● Work to complete:
I would like you to transcribe all of the data exactly.

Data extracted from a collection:

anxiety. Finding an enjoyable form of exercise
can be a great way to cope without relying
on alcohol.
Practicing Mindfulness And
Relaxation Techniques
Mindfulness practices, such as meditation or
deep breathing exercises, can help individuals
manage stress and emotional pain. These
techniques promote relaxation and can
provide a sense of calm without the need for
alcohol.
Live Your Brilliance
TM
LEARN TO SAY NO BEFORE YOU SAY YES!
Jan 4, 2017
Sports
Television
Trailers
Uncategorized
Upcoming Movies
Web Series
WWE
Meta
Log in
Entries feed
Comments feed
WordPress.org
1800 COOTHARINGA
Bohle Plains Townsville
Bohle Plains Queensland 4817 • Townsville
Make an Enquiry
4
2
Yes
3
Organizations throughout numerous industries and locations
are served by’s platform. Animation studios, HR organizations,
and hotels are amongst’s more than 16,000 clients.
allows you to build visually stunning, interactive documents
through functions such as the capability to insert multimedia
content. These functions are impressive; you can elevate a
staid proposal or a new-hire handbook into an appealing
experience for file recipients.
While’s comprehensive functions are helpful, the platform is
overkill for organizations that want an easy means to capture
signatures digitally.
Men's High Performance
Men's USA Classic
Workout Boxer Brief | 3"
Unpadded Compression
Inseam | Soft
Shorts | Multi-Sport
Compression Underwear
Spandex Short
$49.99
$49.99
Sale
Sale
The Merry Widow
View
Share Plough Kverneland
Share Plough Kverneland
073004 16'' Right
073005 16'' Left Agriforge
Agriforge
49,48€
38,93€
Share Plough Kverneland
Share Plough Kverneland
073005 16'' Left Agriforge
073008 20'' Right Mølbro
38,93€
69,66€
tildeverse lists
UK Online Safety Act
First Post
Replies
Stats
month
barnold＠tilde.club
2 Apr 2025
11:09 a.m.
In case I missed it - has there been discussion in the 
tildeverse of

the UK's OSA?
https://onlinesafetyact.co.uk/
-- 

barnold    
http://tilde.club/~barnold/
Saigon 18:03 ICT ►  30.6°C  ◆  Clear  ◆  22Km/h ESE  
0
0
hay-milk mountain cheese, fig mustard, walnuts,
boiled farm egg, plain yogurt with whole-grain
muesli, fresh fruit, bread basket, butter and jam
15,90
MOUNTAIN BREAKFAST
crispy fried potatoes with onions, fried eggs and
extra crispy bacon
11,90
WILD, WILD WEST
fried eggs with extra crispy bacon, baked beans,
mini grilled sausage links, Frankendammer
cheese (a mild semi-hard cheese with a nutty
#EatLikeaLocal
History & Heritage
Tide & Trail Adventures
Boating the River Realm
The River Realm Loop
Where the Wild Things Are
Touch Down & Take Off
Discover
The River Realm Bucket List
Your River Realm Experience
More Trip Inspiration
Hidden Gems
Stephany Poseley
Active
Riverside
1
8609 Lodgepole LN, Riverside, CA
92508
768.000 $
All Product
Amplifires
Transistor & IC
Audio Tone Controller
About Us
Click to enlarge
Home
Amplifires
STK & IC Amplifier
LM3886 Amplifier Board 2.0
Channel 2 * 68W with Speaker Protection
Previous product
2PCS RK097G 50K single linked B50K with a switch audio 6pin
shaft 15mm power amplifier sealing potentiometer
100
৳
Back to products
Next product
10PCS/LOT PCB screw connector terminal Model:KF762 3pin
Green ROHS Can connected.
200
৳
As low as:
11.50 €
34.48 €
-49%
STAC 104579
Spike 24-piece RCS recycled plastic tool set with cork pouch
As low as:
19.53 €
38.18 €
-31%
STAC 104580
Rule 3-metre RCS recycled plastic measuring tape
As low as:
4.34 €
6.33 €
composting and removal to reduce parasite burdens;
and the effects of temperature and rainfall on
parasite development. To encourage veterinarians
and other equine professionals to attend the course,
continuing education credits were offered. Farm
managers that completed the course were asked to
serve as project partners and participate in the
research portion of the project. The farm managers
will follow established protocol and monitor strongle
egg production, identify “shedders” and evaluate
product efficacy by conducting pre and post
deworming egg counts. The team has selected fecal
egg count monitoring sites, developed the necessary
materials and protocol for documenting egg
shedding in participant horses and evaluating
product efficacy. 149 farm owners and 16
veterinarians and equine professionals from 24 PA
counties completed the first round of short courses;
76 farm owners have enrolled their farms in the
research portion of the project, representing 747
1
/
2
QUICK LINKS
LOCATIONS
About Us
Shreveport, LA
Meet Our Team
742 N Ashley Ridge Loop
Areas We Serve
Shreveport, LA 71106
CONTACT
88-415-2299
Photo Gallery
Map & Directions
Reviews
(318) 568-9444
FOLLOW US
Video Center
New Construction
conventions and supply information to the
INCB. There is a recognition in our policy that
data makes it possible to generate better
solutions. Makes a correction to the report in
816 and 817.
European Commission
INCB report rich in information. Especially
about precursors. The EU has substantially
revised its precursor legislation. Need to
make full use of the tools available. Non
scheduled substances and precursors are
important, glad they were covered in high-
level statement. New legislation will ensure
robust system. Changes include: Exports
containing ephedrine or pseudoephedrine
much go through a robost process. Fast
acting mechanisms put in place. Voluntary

● Response box:
anxiety. Finding an enjoyable form of exercise
can be a great way to cope without relying
on alcohol.
Practicing Mindfulness And
Relaxation Techniques
Mindfulness practices, such as meditation or
deep breathing exercises, can help individuals
manage stress and emotional pain. These
techniques promote relaxation and can
provide a sense of calm without the need for
alcohol.
Live Your Brilliance
TM
LEARN TO SAY NO BEFORE YOU SAY YES!
Jan 4, 2017
Sports
Television
Trailers
Uncategorized
Upcoming Movies
Web Series
WWE
Meta
Log in
Entries feed
Comments feed
WordPress.org
1800 COOTHARINGA
Bohle Plains Townsville
Bohle Plains Queensland 4817 • Townsville
Make an Enquiry
4
2
Yes
3
Organizations throughout numerous industries and locations
are served by’s platform. Animation studios, HR organizations,
and hotels are amongst’s more than 16,000 clients.
allows you to build visually stunning, interactive documents
through functions such as the capability to insert multimedia
content. These functions are impressive; you can elevate a
staid proposal or a new-hire handbook into an appealing
experience for file recipients.
While’s comprehensive functions are helpful, the platform is
overkill for organizations that want an easy means to capture
signatures digitally.
Men's High Performance
Men's USA Classic
Workout Boxer Brief | 3"
Unpadded Compression
Inseam | Soft
Shorts | Multi-Sport
Compression Underwear
Spandex Short
$49.99
$49.99
Sale
Sale
The Merry Widow
View
Share Plough Kverneland
Share Plough Kverneland
073004 16'' Right
073005 16'' Left Agriforge
Agriforge
49,48€
38,93€
Share Plough Kverneland
Share Plough Kverneland
073005 16'' Left Agriforge
073008 20'' Right Mølbro
38,93€
69,66€
tildeverse lists
UK Online Safety Act
First Post
Replies
Stats
month
barnold＠tilde.club
2 Apr 2025
11:09 a.m.
In case I missed it - has there been discussion in the 
tildeverse of

the UK's OSA?
https://onlinesafetyact.co.uk/
-- 

barnold    
http://tilde.club/~barnold/
Saigon 18:03 ICT ►  30.6°C  ◆  Clear  ◆  22Km/h ESE  
0
0
hay-milk mountain cheese, fig mustard, walnuts,
boiled farm egg, plain yogurt with whole-grain
muesli, fresh fruit, bread basket, butter and jam
15,90
MOUNTAIN BREAKFAST
crispy fried potatoes with onions, fried eggs and
extra crispy bacon
11,90
WILD, WILD WEST
fried eggs with extra crispy bacon, baked beans,
mini grilled sausage links, Frankendammer
cheese (a mild semi-hard cheese with a nutty
#EatLikeaLocal
History & Heritage
Tide & Trail Adventures
Boating the River Realm
The River Realm Loop
Where the Wild Things Are
Touch Down & Take Off
Discover
The River Realm Bucket List
Your River Realm Experience
More Trip Inspiration
Hidden Gems
Stephany Poseley
Active
Riverside
1
8609 Lodgepole LN, Riverside, CA
92508
768.000 $
All Product
Amplifires
Transistor & IC
Audio Tone Controller
About Us
Click to enlarge
Home
Amplifires
STK & IC Amplifier
LM3886 Amplifier Board 2.0
Channel 2 * 68W with Speaker Protection
Previous product
2PCS RK097G 50K single linked B50K with a switch audio 6pin
shaft 15mm power amplifier sealing potentiometer
100
৳
Back to products
Next product
10PCS/LOT PCB screw connector terminal Model:KF762 3pin
Green ROHS Can connected.
200
৳
As low as:
11.50 €
34.48 €
-49%
STAC 104579
Spike 24-piece RCS recycled plastic tool set with cork pouch
As low as:
19.53 €
38.18 €
-31%
STAC 104580
Rule 3-metre RCS recycled plastic measuring tape
As low as:
4.34 €
6.33 €
composting and removal to reduce parasite burdens;
and the effects of temperature and rainfall on
parasite development. To encourage veterinarians
and other equine professionals to attend the course,
continuing education credits were offered. Farm
managers that completed the course were asked to
serve as project partners and participate in the
research portion of the project. The farm managers
will follow established protocol and monitor strongle
egg production, identify “shedders” and evaluate
product efficacy by conducting pre and post
deworming egg counts. The team has selected fecal
egg count monitoring sites, developed the necessary
materials and protocol for documenting egg
shedding in participant horses and evaluating
product efficacy. 149 farm owners and 16
veterinarians and equine professionals from 24 PA
counties completed the first round of short courses;
76 farm owners have enrolled their farms in the
research portion of the project, representing 747
1
/
2
QUICK LINKS
LOCATIONS
About Us
Shreveport, LA
Meet Our Team
742 N Ashley Ridge Loop
Areas We Serve
Shreveport, LA 71106
CONTACT
88-415-2299
Photo Gallery
Map & Directions
Reviews
(318) 568-9444
FOLLOW US
Video Center
New Construction
conventions and supply information to the
INCB. There is a recognition in our policy that
data makes it possible to generate better
solutions. Makes a correction to the report in
816 and 817.
European Commission
INCB report rich in information. Especially
about precursors. The EU has substantially
revised its precursor legislation. Need to
make full use of the tools available. Non
scheduled substances and precursors are
important, glad they were covered in high-
level statement. New legislation will ensure
robust system. Changes include: Exports
containing ephedrine or pseudoephedrine
much go through a robost process. Fast
acting mechanisms put in place. Voluntary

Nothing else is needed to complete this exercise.